Ancora nessuna sanificazione del Pronto Soccorso del “Moscati” di Avellino, nonostante lo stazionamento di due contagiati – sia nell’area Covid sia in quella No-covid – senza le opportune misure di sicurezza. A riportare la notizia è Il Mattino nell’edizione odierna.

Il primo caso registrato è quello dell’uomo di 69 anni di origine venezuelana residente a Santa Lucia di Serino. L’uomo, sabato, ha trascorso l’intera notte in una sala medica sprovvista della pressione negativa (ovvero non isolata) come invece prescritto dal Ministero della Salute.

Il secondo caso, invece, riguarda il 71enne di San Michele di Serino arrivato a Contrada Amoretta per altri problemi; l’uomo, in attesa del risultato del tampone, ha passato diverse ore in un’area no-Covid particolarmente affollata con altri pazienti a meno di un metro di distanza e senza le tende antibatteriologiche tra un letto e l’altro.

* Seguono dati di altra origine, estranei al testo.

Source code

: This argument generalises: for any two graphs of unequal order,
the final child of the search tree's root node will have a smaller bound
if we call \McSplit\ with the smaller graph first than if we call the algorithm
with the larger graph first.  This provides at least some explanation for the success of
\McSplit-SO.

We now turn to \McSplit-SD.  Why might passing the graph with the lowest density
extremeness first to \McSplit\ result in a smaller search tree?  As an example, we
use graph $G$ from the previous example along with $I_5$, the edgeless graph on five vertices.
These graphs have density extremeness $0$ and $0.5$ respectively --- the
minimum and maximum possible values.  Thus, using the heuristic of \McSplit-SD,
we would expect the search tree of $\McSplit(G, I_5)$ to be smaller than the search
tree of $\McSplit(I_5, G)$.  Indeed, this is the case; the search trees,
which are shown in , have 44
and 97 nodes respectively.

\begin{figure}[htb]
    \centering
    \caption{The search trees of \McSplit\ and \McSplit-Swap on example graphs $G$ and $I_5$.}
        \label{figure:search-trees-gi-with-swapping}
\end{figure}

E nel mezzo è stato anche trasportato al “Landolfi” di Solofra per una consulenza psichiatrica esponendo al rischio contagio gli altri degenti, medici e infermieri dei due plessi e gli operatori del 118 che su indicazione del primario del reparto, Antonino Maffei, sono stati sottoposti a tampone.

I risultati dovrebbero essere comunicati in giornata.